HOW TO COMPLETE THIS TASK: All records below are to be set down precisely as written, excluding pictures.

═══ RECORD SET ═══

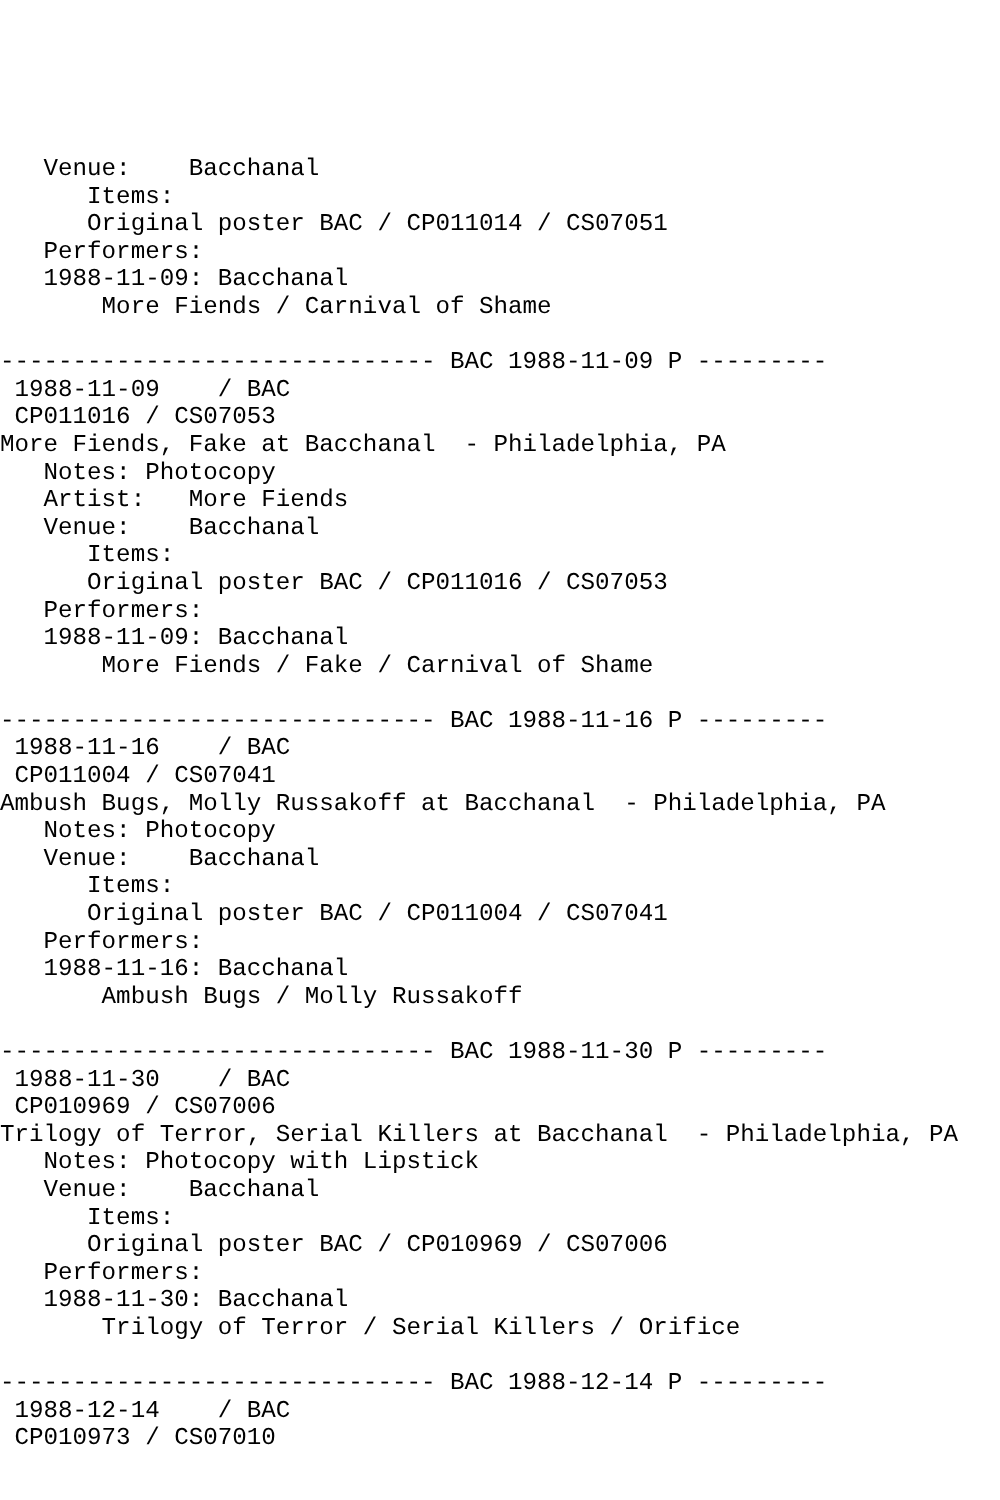Venue:    Bacchanal
      Items:
      Original poster BAC / CP011014 / CS07051
   Performers:
   1988-11-09: Bacchanal
       More Fiends / Carnival of Shame

------------------------------ BAC 1988-11-09 P ---------
 1988-11-09    / BAC
 CP011016 / CS07053
More Fiends, Fake at Bacchanal  - Philadelphia, PA
   Notes: Photocopy
   Artist:   More Fiends
   Venue:    Bacchanal
      Items:
      Original poster BAC / CP011016 / CS07053
   Performers:
   1988-11-09: Bacchanal
       More Fiends / Fake / Carnival of Shame

------------------------------ BAC 1988-11-16 P ---------
 1988-11-16    / BAC
 CP011004 / CS07041
Ambush Bugs, Molly Russakoff at Bacchanal  - Philadelphia, PA
   Notes: Photocopy
   Venue:    Bacchanal
      Items:
      Original poster BAC / CP011004 / CS07041
   Performers:
   1988-11-16: Bacchanal
       Ambush Bugs / Molly Russakoff

------------------------------ BAC 1988-11-30 P ---------
 1988-11-30    / BAC
 CP010969 / CS07006
Trilogy of Terror, Serial Killers at Bacchanal  - Philadelphia, PA
   Notes: Photocopy with Lipstick
   Venue:    Bacchanal
      Items:
      Original poster BAC / CP010969 / CS07006
   Performers:
   1988-11-30: Bacchanal
       Trilogy of Terror / Serial Killers / Orifice

------------------------------ BAC 1988-12-14 P ---------
 1988-12-14    / BAC
 CP010973 / CS07010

═══

EXERCISE OUTPUT:
Venue:    Bacchanal
      Items:
      Original poster BAC / CP011014 / CS07051
   Performers:
   1988-11-09: Bacchanal
       More Fiends / Carnival of Shame

------------------------------ BAC 1988-11-09 P ---------
 1988-11-09    / BAC
 CP011016 / CS07053
More Fiends, Fake at Bacchanal  - Philadelphia, PA
   Notes: Photocopy
   Artist:   More Fiends
   Venue:    Bacchanal
      Items:
      Original poster BAC / CP011016 / CS07053
   Performers:
   1988-11-09: Bacchanal
       More Fiends / Fake / Carnival of Shame

------------------------------ BAC 1988-11-16 P ---------
 1988-11-16    / BAC
 CP011004 / CS07041
Ambush Bugs, Molly Russakoff at Bacchanal  - Philadelphia, PA
   Notes: Photocopy
   Venue:    Bacchanal
      Items:
      Original poster BAC / CP011004 / CS07041
   Performers:
   1988-11-16: Bacchanal
       Ambush Bugs / Molly Russakoff

------------------------------ BAC 1988-11-30 P ---------
 1988-11-30    / BAC
 CP010969 / CS07006
Trilogy of Terror, Serial Killers at Bacchanal  - Philadelphia, PA
   Notes: Photocopy with Lipstick
   Venue:    Bacchanal
      Items:
      Original poster BAC / CP010969 / CS07006
   Performers:
   1988-11-30: Bacchanal
       Trilogy of Terror / Serial Killers / Orifice

------------------------------ BAC 1988-12-14 P ---------
 1988-12-14    / BAC
 CP010973 / CS07010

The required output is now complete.